O mês de abril providencia uma epopeia europeia: das ruas amargas da Viena de DIE FREUDLOSE GASSE (Rua Sem Sol), de G. W. Pabst, até a uma mansão alemã vista pelos olhos de Arthur Robison, em SCHATTEN (Sombras), passando ainda pelos arredores parisienses da L’INHUMAINE (A Desumana), de Marcel L’Herbier.

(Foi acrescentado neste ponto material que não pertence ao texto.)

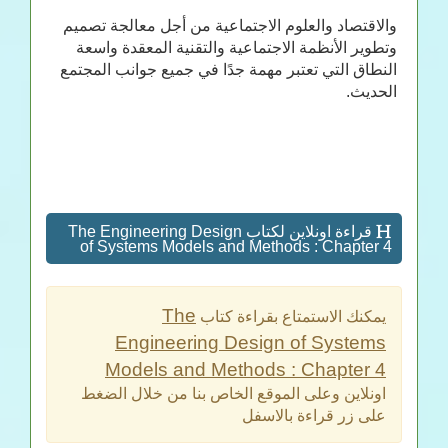
والاقتصاد والعلوم الاجتماعية من أجل معالجة تصميم
وتطوير الأنظمة الاجتماعية والتقنية المعقدة واسعة
النطاق التي تعتبر مهمة جدًا في جميع جوانب المجتمع
الحديث.
قراءة اونلاين لكتاب The Engineering Design
of Systems Models and Methods : Chapter 4
The
يمكنك الاستمتاع بقراءة كتاب
Engineering Design of Systems
Models and Methods : Chapter 4
اونلاين وعلى الموقع الخاص بنا من خلال الضغط
على زر قراءة بالاسفل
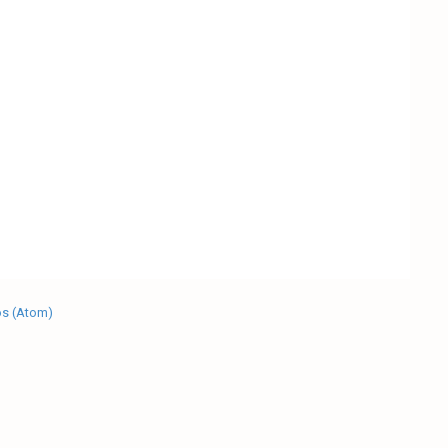
os (Atom)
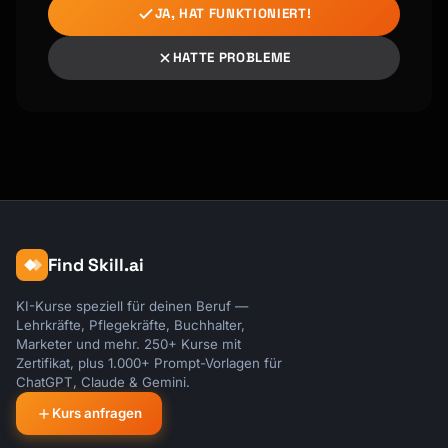
JA, HAT FUNKTIONIERT!
HATTE PROBLEME
Find Skill.ai
KI-Kurse speziell für deinen Beruf —
Lehrkräfte, Pflegekräfte, Buchhalter,
Marketer und mehr. 250+ Kurse mit
Zertifikat, plus 1.000+ Prompt-Vorlagen für
ChatGPT, Claude & Gemini.
Kurs anfragen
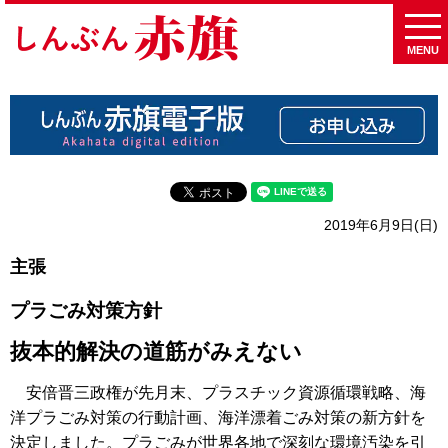
MENU
2019年6月9日(日)
主張
プラごみ対策方針
抜本的解決の道筋がみえない
安倍晋三政権が先月末、プラスチック資源循環戦略、海
洋プラごみ対策の行動計画、海洋漂着ごみ対策の新方針を
決定しました。プラごみが世界各地で深刻な環境汚染を引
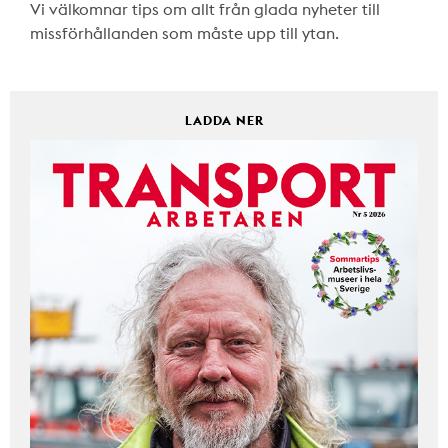
Vi välkomnar tips om allt från glada nyheter till
missförhållanden som måste upp till ytan.
LADDA NER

Um filme que sofreu múltiplos golpes de censura à época, DIE FREUDLOSE GASSE, o último filme europeu de Greta Garbo (que cintila, mesmo que as estrelas protagonistas sejam Werner Krauss e Asta Nielsen), é uma exploração do rescaldo da Primeira Guerra Mundial, que revela o que de pior (e mais oportunista) brotou nesse tempo. Esta sessão ocorre dia 11 de abril, sábado, às 18h, e com acompanhamento ao piano por Daniel Schvetz.
O sombrio
SCHATTEN é o culminar da integração das
artes da vanguarda dos anos 1920 com o expressionismo alemão. Robison desafia-se a fazer um
Kammerspielfilm: poucos atores num único cenário, num drama de alcova que se desenrola sem intertítulos e em torno de um jantar onde estão presentes os pretendentes a amantes da bela mulher de um conde abastado. A trama é ornamentada pelas
mãos ao piano de João Paulo Esteves da Silva, numa exibição que acontece
dia 16 de abril, quinta-feira, às 19h.
L’INHUMAINE de L’Herbier termina o percurso deste mês com uma deambulação pelo mundo da ficção científica, onde festas faustosas e mordidelas de cobra são o gatilho que propulsiona a história. A ambição do realizador era sintetizar neste filme todas as outras artes, pelo que a produção incluiu talentos como os do pintor Fernand Léger, do arquiteto Robert Mallet-Stevens ou, até, do joalheiro-artista René Lalique. O filme é exibido
dia 29 de abril, quarta-feira, às 21h30, com
meditações musicais de Filipe Raposo.